Entity
Alcmaeon
Hero of the Theban cycle who killed his mother to avenge his father, then was driven mad by the Furies — the Argive matricide whom the Greeks paired with Orestes.
Alcmaeon was a hero of Greek myth, son of the seer-warrior Amphiaraus and of Eriphyle, remembered above all for killing his own mother and for the madness that followed. The Greeks set his story beside that of Orestes, the other great matricide of legend, and the pairing was deliberate: two sons who killed a parent at a dead father’s command, and were hunted afterward by the avenging Erinyes.
The chain of guilt began a generation earlier. Eriphyle, bribed with the necklace of Harmonia, forced her husband Amphiaraus to join the doomed expedition of the Seven against Thebes, though he foresaw his own death in it. Before he marched, he charged his sons to avenge him on their mother. Years later Alcmaeon led the Epigoni — the sons of the fallen Seven — in a second campaign that succeeded where the first had failed and took the city. Then, under his father’s old injunction, he killed Eriphyle.

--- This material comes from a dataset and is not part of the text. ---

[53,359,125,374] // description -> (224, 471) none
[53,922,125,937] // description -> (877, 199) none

What the texts say of the aftermath follows the older pattern of pollution and flight. The Furies drove Alcmaeon mad, and he wandered in search of a land that could purify him, much as Orestes wandered. The accounts that survive give him a tangled later history: a first marriage to Arsinoe, daughter of the king Phegeus; a cure found only on new-made ground at the mouth of the river Achelous, where no earth had existed at the time of the murder; a second union with the river-god’s daughter Callirhoe; and the fatal reappearance of the same cursed necklace, which drew him back to Phegeus’s house and to his death at the hands of Phegeus’s sons. The details vary from source to source, and much of the fullest material reaches us only through later mythographers.
Alcmaeon’s story was prominent in archaic and classical Greece, and is now largely lost. A whole early epic, the Alcmaeonis, took his name, and the great tragedians are recorded to have written plays about him; almost none of this text survives except in fragments and summaries. What scholarship can establish is mostly the shape of the tradition rather than any single canonical version — the figure is attested widely, but the narrative that has come down is composite, assembled from scattered notices.

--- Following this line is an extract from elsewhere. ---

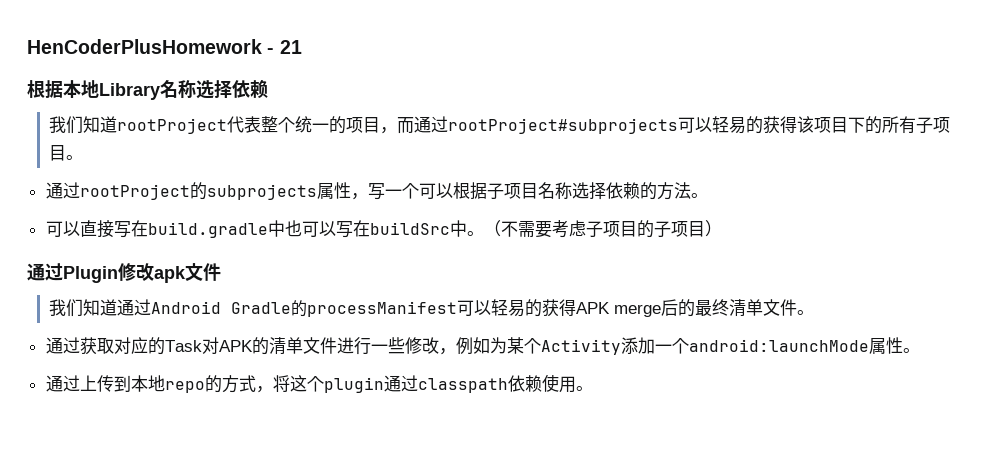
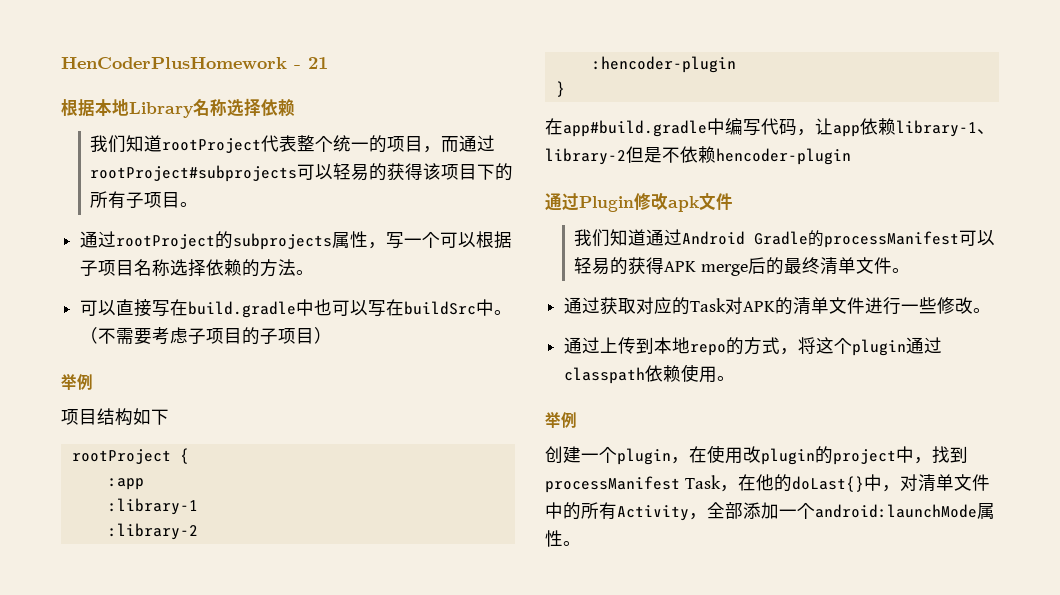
(722, 228) none -> [61,373,93,390] [61,408,169,426] [71,448,189,464] [107,478,144,490] [107,498,198,515] [107,523,198,540] [591,56,736,73] [555,81,565,97] [545,118,995,137] [545,146,851,165] // 举例 // 项目结构如下 // rootProject { // :app // :library-1 // :library-2 // :hencoder-plugin // } // 在app#build.gradle中编写代码，让app依赖library-1、library-2但是不依赖hencoder-plugin
[438,337,903,355] ，例如为某个Activity添加一个android:launchMode属性 -> (974, 305) none
(593, 388) none -> [545,411,577,428] [545,445,968,465] [545,474,990,493] [545,502,995,521] [545,530,581,547] // 举例 // 创建一个plugin，在使用改plugin的project中，找到processManifest Task，在他的doLast{}中，对清单文件中的所有Activity，全部添加一个android:launchMode属性。

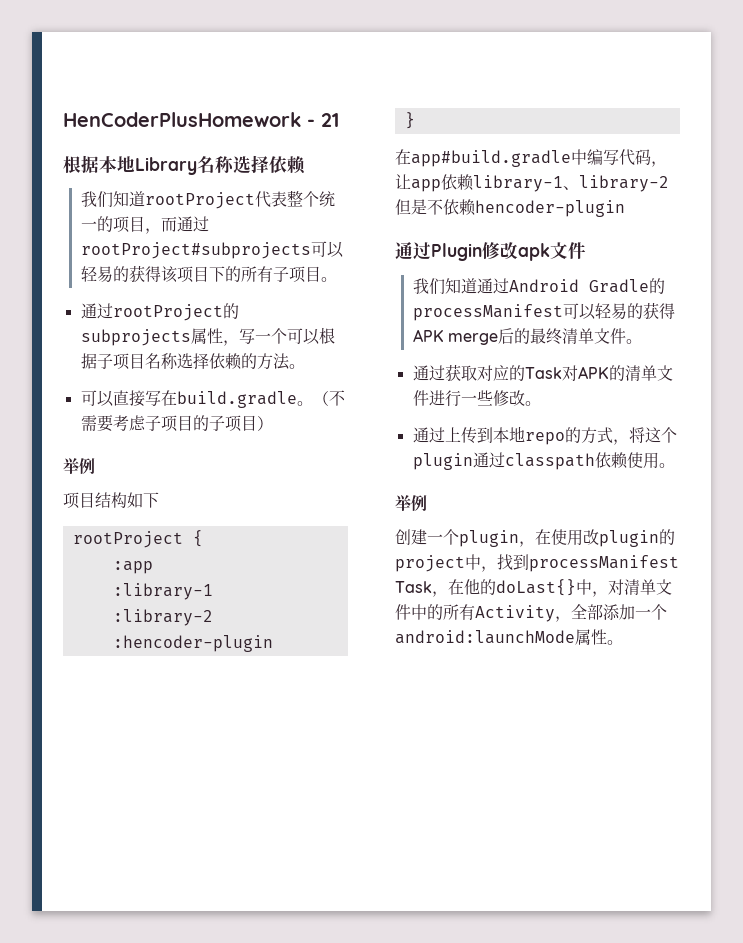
[296,299,495,317] 中也可以写在buildSrc中 -> (297, 399) none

The interest the figure held for the Greeks lay in the bind itself. A father’s command and a mother’s blood pulled in opposite directions, and obedience to one was a crime against the other; the law of vengeance and the horror of kin-murder could not both be satisfied. That the same impasse was given two heroes, Alcmaeon and Orestes, suggests it was the dilemma, not the man, that the tradition was working through — a question about justice that mere justice could not close. Where Orestes was finally acquitted, Alcmaeon found no such release. He was purified, and then undone, by the same cursed gift that had set the whole sequence moving.